Task to carry out:
Reproduce the source text of every record below word for word, omitting the pictures.

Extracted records
☆ ☆ ☆

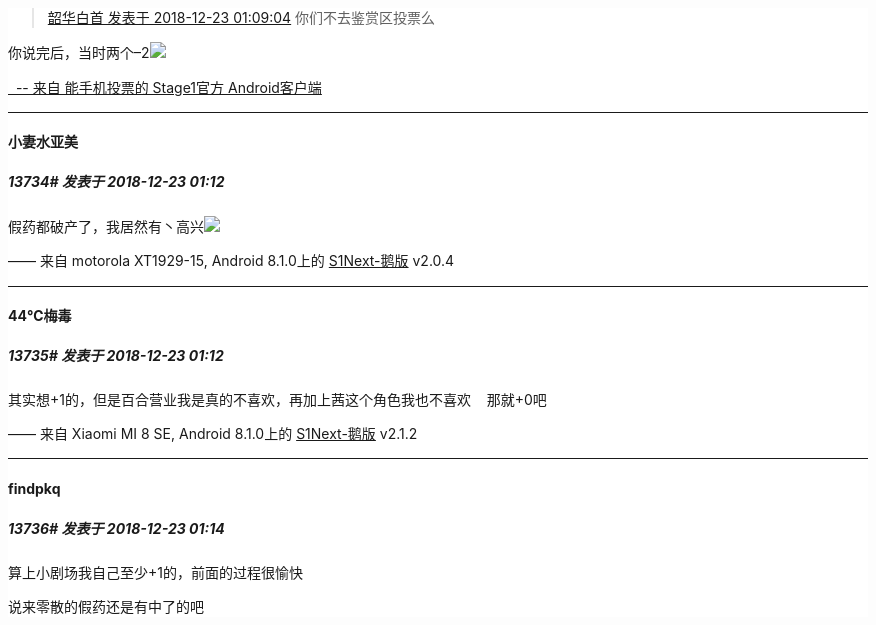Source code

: 

<blockquote><a href="httphttps://bbs.saraba1st.com/2b/forum.php?mod=redirect&amp;goto=findpost&amp;pid=42035309&amp;ptid=1527697" target="_blank">韶华白首 发表于 2018-12-23 01:09:04</a>
你们不去鉴赏区投票么</blockquote>你说完后，当时两个–2<img src="https://static.saraba1st.com/image/smiley/face2017/002.png" referrerpolicy="no-referrer">

[  -- 来自 能手机投票的 Stage1官方 Android客户端](https://www.coolapk.com/apk/140634)







*****

####  小妻水亚美  
##### 13734#       发表于 2018-12-23 01:12




假药都破产了，我居然有丶高兴<img src="https://static.saraba1st.com/image/smiley/face2017/067.png" referrerpolicy="no-referrer">

—— 来自 motorola XT1929-15, Android 8.1.0上的 [S1Next-鹅版](https://github.com/ykrank/S1-Next/releases) v2.0.4







*****

####  44℃梅毒  
##### 13735#       发表于 2018-12-23 01:12




其实想+1的，但是百合营业我是真的不喜欢，再加上茜这个角色我也不喜欢    那就+0吧

—— 来自 Xiaomi MI 8 SE, Android 8.1.0上的 [S1Next-鹅版](https://github.com/ykrank/S1-Next/releases) v2.1.2







*****

####  findpkq  
##### 13736#       发表于 2018-12-23 01:14




算上小剧场我自己至少+1的，前面的过程很愉快


说来零散的假药还是有中了的吧




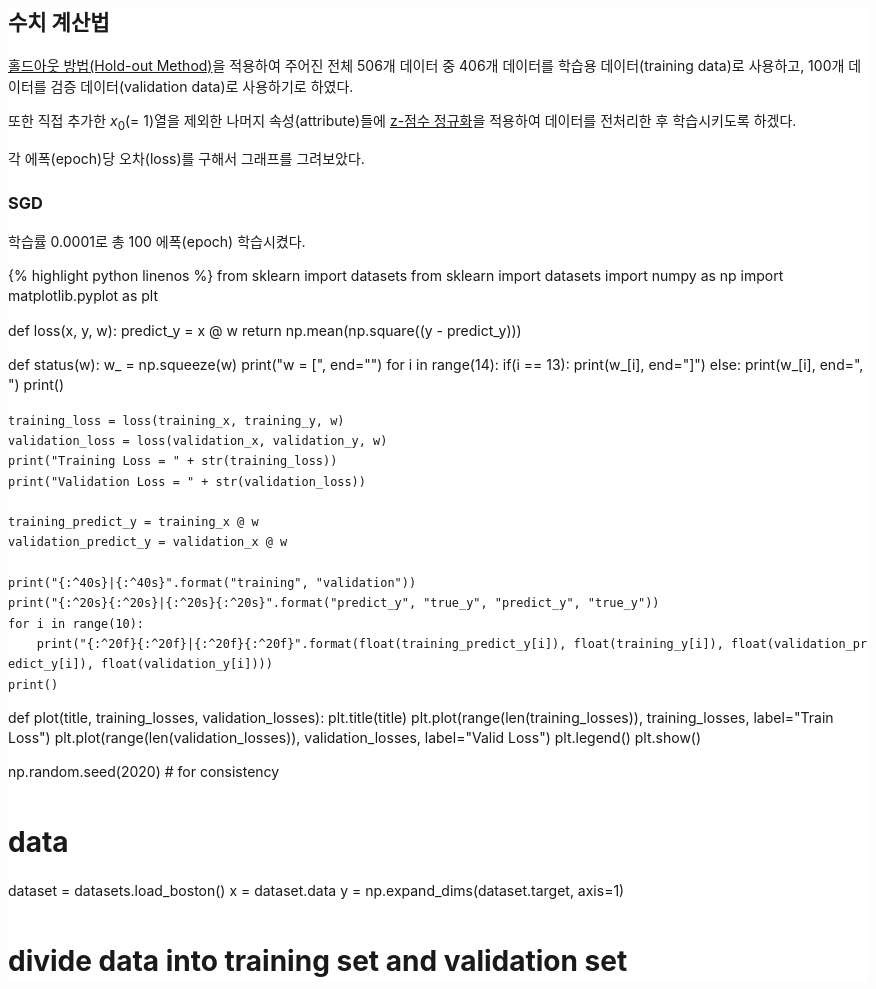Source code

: ## 수치 계산법

[홀드아웃 방법(Hold-out Method)](/machine_learning/12-model-evaluation#kramdown_홀드아웃-방법-hold-out-method)을 적용하여 주어진 전체 506개 데이터 중 406개 데이터를 학습용 데이터(training data)로 사용하고, 100개 데이터를 검증 데이터(validation data)로 사용하기로 하였다.

또한 직접 추가한 $x_0$(= 1)열을 제외한 나머지 속성(attribute)들에 [z-점수 정규화](/machine_learning/13-normalization#kramdown_z-점수-정규화-z-score-normalization)을 적용하여 데이터를 전처리한 후 학습시키도록 하겠다.

각 에폭(epoch)당 오차(loss)를 구해서 그래프를 그려보았다.

### SGD

학습률 0.0001로 총 100 에폭(epoch) 학습시켰다.

{% highlight python linenos %}
from sklearn import datasets
from sklearn import datasets
import numpy as np
import matplotlib.pyplot as plt

def loss(x, y, w):
    predict_y = x @ w
    return np.mean(np.square((y - predict_y)))

def status(w):
    w_ = np.squeeze(w)
    print("w = [", end="")
    for i in range(14):
        if(i == 13):
            print(w_[i], end="]")
        else:
            print(w_[i], end=", ") 
    print()
    
    training_loss = loss(training_x, training_y, w)
    validation_loss = loss(validation_x, validation_y, w)
    print("Training Loss = " + str(training_loss))
    print("Validation Loss = " + str(validation_loss))
    
    training_predict_y = training_x @ w
    validation_predict_y = validation_x @ w
    
    print("{:^40s}|{:^40s}".format("training", "validation"))
    print("{:^20s}{:^20s}|{:^20s}{:^20s}".format("predict_y", "true_y", "predict_y", "true_y"))
    for i in range(10):
        print("{:^20f}{:^20f}|{:^20f}{:^20f}".format(float(training_predict_y[i]), float(training_y[i]), float(validation_predict_y[i]), float(validation_y[i])))
    print()

def plot(title, training_losses, validation_losses):
    plt.title(title)
    plt.plot(range(len(training_losses)), training_losses, label="Train Loss")
    plt.plot(range(len(validation_losses)), validation_losses, label="Valid Loss")
    plt.legend()
    plt.show()
    
np.random.seed(2020) # for consistency

# data
dataset = datasets.load_boston()
x = dataset.data
y = np.expand_dims(dataset.target, axis=1)

# divide data into training set and validation set

[^1]: 특징(feature), 속성(attribute), 열(column) 등으로도 쓴다.
[^2]: 입력 데이터의 행렬 크기가 커진 것(($n$, 2) → ($n$, $d$)) 빼고는 식의 형태가 같다.
[^3]: 단순 선형 회귀 모델에서는 $j = 0, 1$이었다.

☆ ☆ ☆

Answer section:
Source code

: 

<blockquote><a href="httphttps://bbs.saraba1st.com/2b/forum.php?mod=redirect&amp;goto=findpost&amp;pid=42035309&amp;ptid=1527697" target="_blank">韶华白首 发表于 2018-12-23 01:09:04</a>
你们不去鉴赏区投票么</blockquote>你说完后，当时两个–2<img src="https://static.saraba1st.com/image/smiley/face2017/002.png" referrerpolicy="no-referrer">

[  -- 来自 能手机投票的 Stage1官方 Android客户端](https://www.coolapk.com/apk/140634)







*****

####  小妻水亚美  
##### 13734#       发表于 2018-12-23 01:12




假药都破产了，我居然有丶高兴<img src="https://static.saraba1st.com/image/smiley/face2017/067.png" referrerpolicy="no-referrer">

—— 来自 motorola XT1929-15, Android 8.1.0上的 [S1Next-鹅版](https://github.com/ykrank/S1-Next/releases) v2.0.4







*****

####  44℃梅毒  
##### 13735#       发表于 2018-12-23 01:12




其实想+1的，但是百合营业我是真的不喜欢，再加上茜这个角色我也不喜欢    那就+0吧

—— 来自 Xiaomi MI 8 SE, Android 8.1.0上的 [S1Next-鹅版](https://github.com/ykrank/S1-Next/releases) v2.1.2







*****

####  findpkq  
##### 13736#       发表于 2018-12-23 01:14




算上小剧场我自己至少+1的，前面的过程很愉快


说来零散的假药还是有中了的吧




Source code

: ## 수치 계산법

[홀드아웃 방법(Hold-out Method)](/machine_learning/12-model-evaluation#kramdown_홀드아웃-방법-hold-out-method)을 적용하여 주어진 전체 506개 데이터 중 406개 데이터를 학습용 데이터(training data)로 사용하고, 100개 데이터를 검증 데이터(validation data)로 사용하기로 하였다.

또한 직접 추가한 $x_0$(= 1)열을 제외한 나머지 속성(attribute)들에 [z-점수 정규화](/machine_learning/13-normalization#kramdown_z-점수-정규화-z-score-normalization)을 적용하여 데이터를 전처리한 후 학습시키도록 하겠다.

각 에폭(epoch)당 오차(loss)를 구해서 그래프를 그려보았다.

### SGD

학습률 0.0001로 총 100 에폭(epoch) 학습시켰다.

{% highlight python linenos %}
from sklearn import datasets
from sklearn import datasets
import numpy as np
import matplotlib.pyplot as plt

def loss(x, y, w):
    predict_y = x @ w
    return np.mean(np.square((y - predict_y)))

def status(w):
    w_ = np.squeeze(w)
    print("w = [", end="")
    for i in range(14):
        if(i == 13):
            print(w_[i], end="]")
        else:
            print(w_[i], end=", ") 
    print()
    
    training_loss = loss(training_x, training_y, w)
    validation_loss = loss(validation_x, validation_y, w)
    print("Training Loss = " + str(training_loss))
    print("Validation Loss = " + str(validation_loss))
    
    training_predict_y = training_x @ w
    validation_predict_y = validation_x @ w
    
    print("{:^40s}|{:^40s}".format("training", "validation"))
    print("{:^20s}{:^20s}|{:^20s}{:^20s}".format("predict_y", "true_y", "predict_y", "true_y"))
    for i in range(10):
        print("{:^20f}{:^20f}|{:^20f}{:^20f}".format(float(training_predict_y[i]), float(training_y[i]), float(validation_predict_y[i]), float(validation_y[i])))
    print()

def plot(title, training_losses, validation_losses):
    plt.title(title)
    plt.plot(range(len(training_losses)), training_losses, label="Train Loss")
    plt.plot(range(len(validation_losses)), validation_losses, label="Valid Loss")
    plt.legend()
    plt.show()
    
np.random.seed(2020) # for consistency

# data
dataset = datasets.load_boston()
x = dataset.data
y = np.expand_dims(dataset.target, axis=1)

# divide data into training set and validation set

[^1]: 특징(feature), 속성(attribute), 열(column) 등으로도 쓴다.
[^2]: 입력 데이터의 행렬 크기가 커진 것(($n$, 2) → ($n$, $d$)) 빼고는 식의 형태가 같다.
[^3]: 단순 선형 회귀 모델에서는 $j = 0, 1$이었다.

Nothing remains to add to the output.